**LISTED ENTRIES**
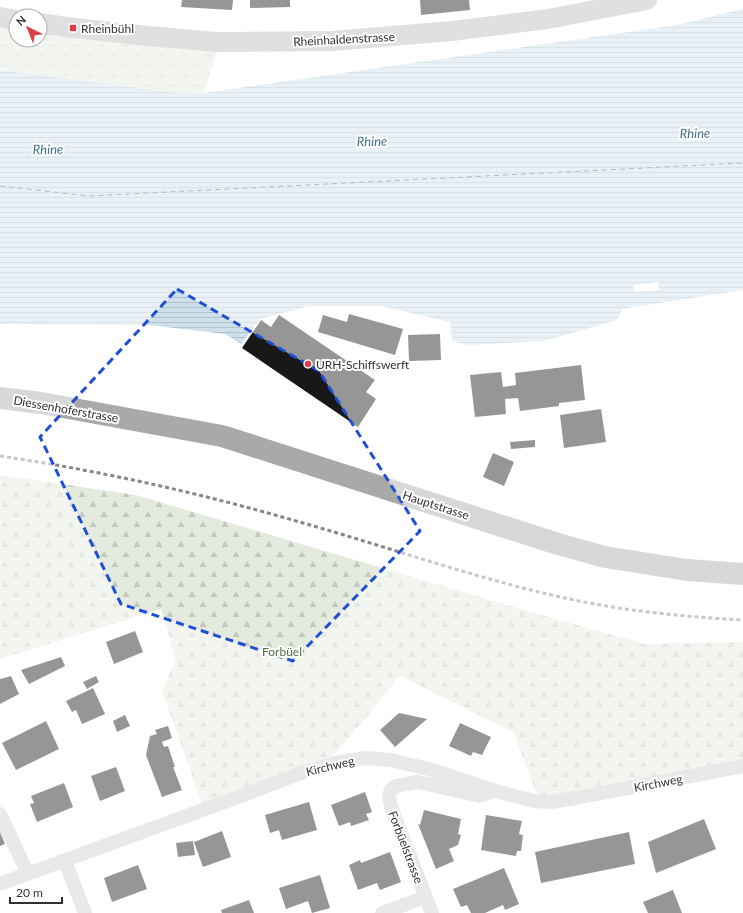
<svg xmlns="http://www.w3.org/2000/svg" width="743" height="913" font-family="Lato,sans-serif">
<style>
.forest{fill:url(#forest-firs)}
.park{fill:url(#park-tufts)}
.water{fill:url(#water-rules)}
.pier{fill:#fff}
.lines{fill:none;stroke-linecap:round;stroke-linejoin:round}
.ferry{stroke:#427190;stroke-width:1;stroke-dasharray:5 4;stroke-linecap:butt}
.building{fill:#181818}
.minor{stroke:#cecece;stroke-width:14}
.secondary{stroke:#bbb;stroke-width:20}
.primary{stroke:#a9a9a9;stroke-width:22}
.rail{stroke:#868686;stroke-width:3;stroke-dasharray:4 3;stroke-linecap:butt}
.marked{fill:none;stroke:#1d4ed8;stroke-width:3;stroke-dasharray:8 5;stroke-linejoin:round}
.poi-dot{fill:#dd3e49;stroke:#fff;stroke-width:1.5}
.labels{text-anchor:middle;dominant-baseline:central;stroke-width:4;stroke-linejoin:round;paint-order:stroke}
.poi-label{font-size:12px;fill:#313131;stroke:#fff;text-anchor:start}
.street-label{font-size:12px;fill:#313131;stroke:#fff}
.park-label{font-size:12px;fill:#546b40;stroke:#fff}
.water-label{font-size:13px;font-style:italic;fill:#427190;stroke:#fff}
</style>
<defs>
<pattern id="forest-firs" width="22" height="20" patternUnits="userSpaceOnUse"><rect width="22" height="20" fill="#e4eadd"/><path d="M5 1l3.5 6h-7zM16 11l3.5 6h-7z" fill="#c4c9be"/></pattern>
<pattern id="park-tufts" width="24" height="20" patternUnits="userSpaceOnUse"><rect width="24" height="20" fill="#e4eadd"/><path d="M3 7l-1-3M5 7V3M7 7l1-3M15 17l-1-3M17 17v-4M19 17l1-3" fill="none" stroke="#c4c9be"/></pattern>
<pattern id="water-rules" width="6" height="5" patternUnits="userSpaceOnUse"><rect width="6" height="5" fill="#cee0eb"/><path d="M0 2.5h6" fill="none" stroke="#b1c1ca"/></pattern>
</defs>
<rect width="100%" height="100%" fill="#fff"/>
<polygon class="forest" points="0,475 136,495 517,608 645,644 743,642 743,760 575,796 538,798 514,733 400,676 335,754 202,803 162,691 176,660 161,609 0,659"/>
<polygon class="park" points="0,25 16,27 16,40 40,40 40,31 217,50 204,93 186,94 0,70"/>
<polygon class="water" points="743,9 743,290 622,309 617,320 544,341 468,345 452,341 450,322 381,306 309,306 260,319 241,344 225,334 149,325 0,324 0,70 186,94 204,93 677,25"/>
<polygon class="pier" points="658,282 659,290 634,292 633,285"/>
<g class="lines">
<polyline class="ferry" points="0,186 89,196 743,163"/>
</g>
<g class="building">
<polygon points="182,0 233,0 232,10 181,7"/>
<polygon points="250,0 290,0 290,7 250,8"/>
<polygon points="420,0 469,0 470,10 421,15"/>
<polygon points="349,314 403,329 395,355 318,332 323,315 347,322"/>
<polygon points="279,315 375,380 366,392 376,399 358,427 242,348 261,320 271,327"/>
<polygon points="440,334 441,360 409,361 408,335"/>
<polygon points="581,365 585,400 559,403 559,406 520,411 518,398 505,399 506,414 475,417 470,375 501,372 503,387 516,385 515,373"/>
<polygon points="601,409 606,442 564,448 560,415"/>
<polygon points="535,440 535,447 511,449 510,442"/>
<polygon points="493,453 514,462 504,486 483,477"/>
<polygon points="135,631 143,652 114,664 106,642"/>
<polygon points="61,657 65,666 29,684 21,670"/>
<polygon points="11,676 19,694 0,704 0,679"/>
<polygon points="96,676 99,682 87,689 83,682"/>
<polygon points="93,688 105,714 82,724 76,710 72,712 66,701"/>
<polygon points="399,713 427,719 395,747 380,730"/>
<polygon points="125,715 130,726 117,732 113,721"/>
<polygon points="46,721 59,749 16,770 2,743"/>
<polygon points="460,723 491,737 482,755 473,752 471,756 449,746"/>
<polygon points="168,726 172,738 162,742 164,747 168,746 175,767 173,767 182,790 162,797 146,755 150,736 157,734 155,730"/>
<polygon points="116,767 125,791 100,801 91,776"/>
<polygon points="64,783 73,807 37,822 30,804 34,803 31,796"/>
<polygon points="365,792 372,812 366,814 369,820 351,826 350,822 339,826 331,805"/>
<polygon points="309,802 317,830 282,840 279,830 270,833 265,815"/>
<polygon points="424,810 461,819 458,834 461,835 458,845 449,849 454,861 436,869 418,824 420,825"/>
<polygon points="486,815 522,821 519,834 523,835 521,851 517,851 516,856 481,850"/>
<polygon points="704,819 716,849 656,873 648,842"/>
<polygon points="222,831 231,857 203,867 194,842"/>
<polygon points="0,832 5,844 0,846"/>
<polygon points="629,832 635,864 541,883 535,852"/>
<polygon points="193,841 195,855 178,857 176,843"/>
<polygon points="390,852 401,882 380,890 377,883 358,890 349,865 360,860 361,863"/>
<polygon points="138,865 147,889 112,902 104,878"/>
<polygon points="504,868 519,904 505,910 503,905 485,913 471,913 467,905 461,907 453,889"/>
<polygon points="320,875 330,908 312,913 308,901 286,909 279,888"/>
<polygon points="673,890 682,913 648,913 643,902"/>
<polygon points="249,900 254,913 222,913 221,910"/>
</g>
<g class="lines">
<g class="minor">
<polyline points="0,814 28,874"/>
<polyline points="65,861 85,913"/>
<polyline points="0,884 252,792 298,774 334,763 366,758 390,760 429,769 495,791 534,801 551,802 576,798 743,766"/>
<polyline points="382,913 425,897"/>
<polyline points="432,913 391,807 389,796 391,790 396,786 406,784 418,782 480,796 488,793"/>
</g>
<g class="secondary">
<polyline points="0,17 16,20"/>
<polyline points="40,23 66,27 148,36 217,42 332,41 452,31 548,19 647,0"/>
</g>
<polyline class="primary" points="0,398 41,403 222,436 558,544 605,557 687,570 743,574"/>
<path class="rail" d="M0,456C102,471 204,494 303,523C395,549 486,582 579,601C634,612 688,617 743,620"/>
</g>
<path d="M0 0H743V913H0ZM177,289L319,371L420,531L293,661L121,604L40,437Z" fill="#fff" fill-opacity=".55" fill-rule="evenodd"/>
<path class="marked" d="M177,289L319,371L420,531L293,661L121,604L40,437Z"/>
<g class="poi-dot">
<rect x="69" y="24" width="8" height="8" rx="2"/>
<circle cx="308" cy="364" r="4"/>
</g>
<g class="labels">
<g class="poi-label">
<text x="81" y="28">Rheinbühl</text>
<text x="316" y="364">URH-Schiffswerft</text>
</g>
<g class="street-label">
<text transform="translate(344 39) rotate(-3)">Rheinhaldenstrasse</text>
<text transform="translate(66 409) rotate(10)">Diessenhoferstrasse</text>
<text transform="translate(436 505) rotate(18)">Hauptstrasse</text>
<text transform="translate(330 766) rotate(-14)">Kirchweg</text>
<text transform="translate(658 783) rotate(-11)">Kirchweg</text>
<text transform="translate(406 847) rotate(69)">Forbüelstrasse</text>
</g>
<g class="park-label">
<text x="282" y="651">Forbüel</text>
</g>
<g class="water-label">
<text transform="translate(695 133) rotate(-1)">Rhine</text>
<text transform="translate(372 141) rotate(-1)">Rhine</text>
<text transform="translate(48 149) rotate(-1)">Rhine</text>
</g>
</g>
<g transform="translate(28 28) rotate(317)"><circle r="19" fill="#ffffff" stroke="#adadad"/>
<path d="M0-3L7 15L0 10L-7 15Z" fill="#dd3e49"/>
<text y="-6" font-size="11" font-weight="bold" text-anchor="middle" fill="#313131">N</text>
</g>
<path d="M10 897v6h52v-6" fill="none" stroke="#313131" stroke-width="2"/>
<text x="16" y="897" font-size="12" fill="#313131" stroke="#ffffff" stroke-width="3" paint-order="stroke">20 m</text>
</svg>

**WHAT TO PRODUCE**
If a line of the records holds the word "middle", count it; report only the total.

**RESPONSE FOR THIS EXERCISE**
2